Denver Mayor Michael Hancock joined 13 other U.S. mayors in calling for federal law enforcement and military to stop their deployment to cities in response to protests.

“We urge you to take immediate action to withdraw your forces and agree to no further unilateral deployments in U.S. cities,” said the mayors’ letter to Attorney General William Barr and Homeland Security Chad Wolf.

The letter was signed by Hancock, along with the mayors of Portland, Seattle, Atlanta, Chicago, Washington D.C., Kansas City, Boston, Philadelphia, Los Angeles, San Jose, Oakland, Tucson and Sacramento.

Riot police clear the way for a Trump photo-op in Washington, D.C.

CNN has more on this joint pushback by the mayors of numerous major American cities against the highly controversial deployment of federal troops of unclear origin and command structure to arrest and interrogate protesters in the vicinity (or not) of federal facilities:

The letter says federal officers have used “significant force” against Portland protesters on a nightly basis, accusing the officers of having “snatched” a person from the street and placed them in an unmarked vehicle and shooting another in the head with a munition.

The letter noted that President Donald Trump threatened to send forces to “clear out” protesters in Seattle and to “clean up” Chicago.
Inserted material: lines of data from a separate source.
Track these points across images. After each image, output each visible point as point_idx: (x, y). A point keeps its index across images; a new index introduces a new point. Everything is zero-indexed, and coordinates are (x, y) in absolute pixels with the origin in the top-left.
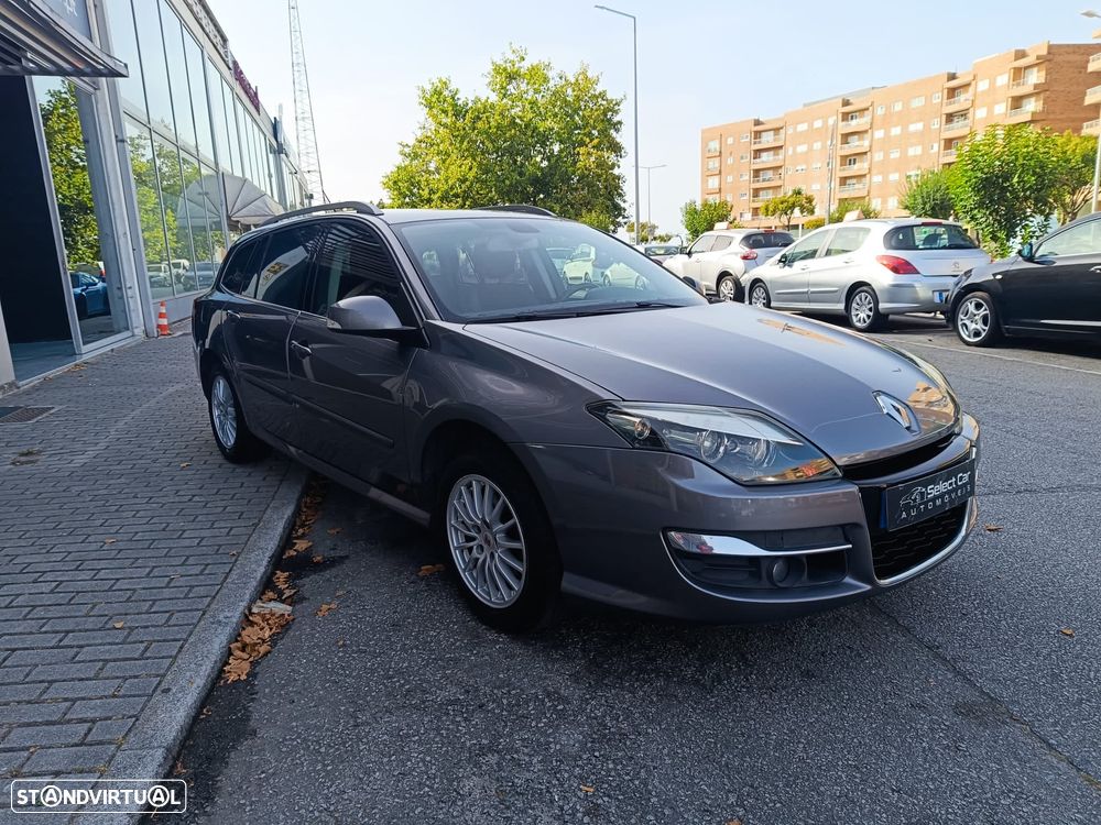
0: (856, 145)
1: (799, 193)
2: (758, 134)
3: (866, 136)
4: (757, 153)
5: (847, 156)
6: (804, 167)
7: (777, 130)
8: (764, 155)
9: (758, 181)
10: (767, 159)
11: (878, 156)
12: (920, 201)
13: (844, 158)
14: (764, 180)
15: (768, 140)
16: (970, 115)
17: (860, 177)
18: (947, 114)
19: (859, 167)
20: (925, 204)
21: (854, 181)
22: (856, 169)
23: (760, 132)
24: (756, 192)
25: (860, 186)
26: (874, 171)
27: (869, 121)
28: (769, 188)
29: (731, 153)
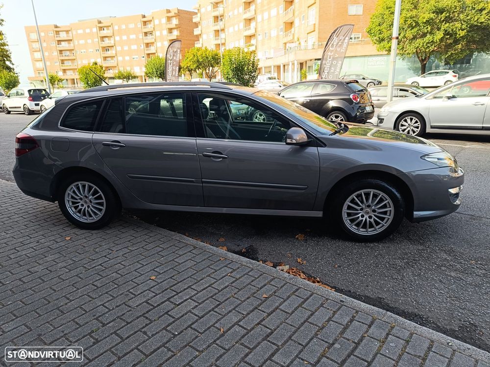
0: (107, 42)
1: (96, 64)
2: (57, 33)
3: (111, 38)
4: (59, 42)
5: (104, 47)
6: (85, 51)
7: (67, 32)
8: (63, 43)
9: (63, 56)
10: (64, 45)
11: (119, 48)
12: (154, 70)
13: (103, 48)
14: (65, 56)
15: (63, 36)
16: (154, 34)
17: (112, 57)
18: (145, 33)
19: (111, 53)
20: (157, 72)
21: (110, 59)
22: (109, 54)
23: (58, 31)
24: (63, 62)
25: (113, 61)
26: (118, 55)
27: (112, 32)
28: (69, 60)
29: (44, 41)
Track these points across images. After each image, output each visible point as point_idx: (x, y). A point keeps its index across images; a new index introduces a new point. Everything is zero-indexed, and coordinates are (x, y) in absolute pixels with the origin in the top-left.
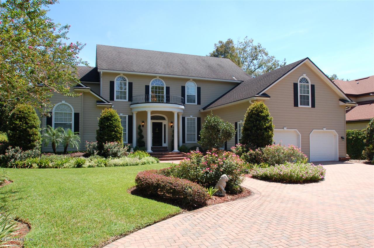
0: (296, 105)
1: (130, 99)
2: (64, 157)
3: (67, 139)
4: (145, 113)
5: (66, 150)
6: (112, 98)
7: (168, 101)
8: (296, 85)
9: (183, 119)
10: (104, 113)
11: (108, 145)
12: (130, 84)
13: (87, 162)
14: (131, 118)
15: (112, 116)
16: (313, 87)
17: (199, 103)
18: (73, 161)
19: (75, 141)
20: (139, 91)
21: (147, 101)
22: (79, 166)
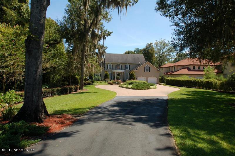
0: (145, 71)
1: (112, 69)
2: (99, 81)
3: (98, 78)
4: (115, 72)
5: (98, 80)
6: (108, 69)
7: (121, 70)
8: (145, 67)
9: (125, 73)
10: (106, 73)
11: (106, 79)
12: (112, 65)
13: (102, 82)
14: (112, 73)
15: (107, 73)
16: (150, 67)
17: (129, 69)
18: (100, 82)
19: (100, 78)
20: (114, 67)
21: (116, 70)
22: (101, 82)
The letter also accused federal forces of using “extreme action” against protesters in Washington, DC, without the mayor’s approval.

“The murder of George Floyd in Minneapolis sparked a national uprising and reckoning,” the letter said. “The majority of the protests have been peaceful and aimed at improving our communities. Where this is not the case, it still does not justify the use of federal forces. Unilaterally deploying these paramilitary-type forces into our cities is wholly inconsistent with our system of democracy and our most basic values.”

Although federal law enforcement officers do have jurisdiction over crimes committed on federal property, and can apprehend alleged violators of federal law anywhere, unilateral federal deployment of forces against protesters under this pretext introduces a dangerously unpredictable element in any city’s attempt to manage the situation–and let’s remember, it’s local communities that take the blame and deal with the aftermath of all of these actions.

What the Trump administration apparently doesn’t understand is the lesson that police in Denver and many other cities across the nation have learned during the recent weeks of sustained protest action against police violence: when the cops aggressively confront protesters, that only provokes more violent confrontation. When Denver Police changed tactics after days of escalating aggression and protesters responding in kind, the violence plunged and the protests changed in character to match. And while the demonstrations have not ended, the nightly pitched battles and property destruction have subsided to the point that cleanup around the hard-hit Colorado State Capitol is able to proceed.

But that’s how leaders who actually want to de-escalate the unrest gripping the nation today respond. And at this point, we cannot say with confidence that the Trump administration shares that goal. Trump is sending federal riot control police into American cities to attack, arrest, and otherwise intimidate protesters in an election year because he believes it is in his political interest to do it. While Colorado takes action to address the root cause of these protests, the President of the United States works to undo that progress by violently confronting the protests for political gain–creating a new grievance instead of redressing the old one.

There’s only one solution: for voters to show in November that this was bad politics, not just morally reprehensible.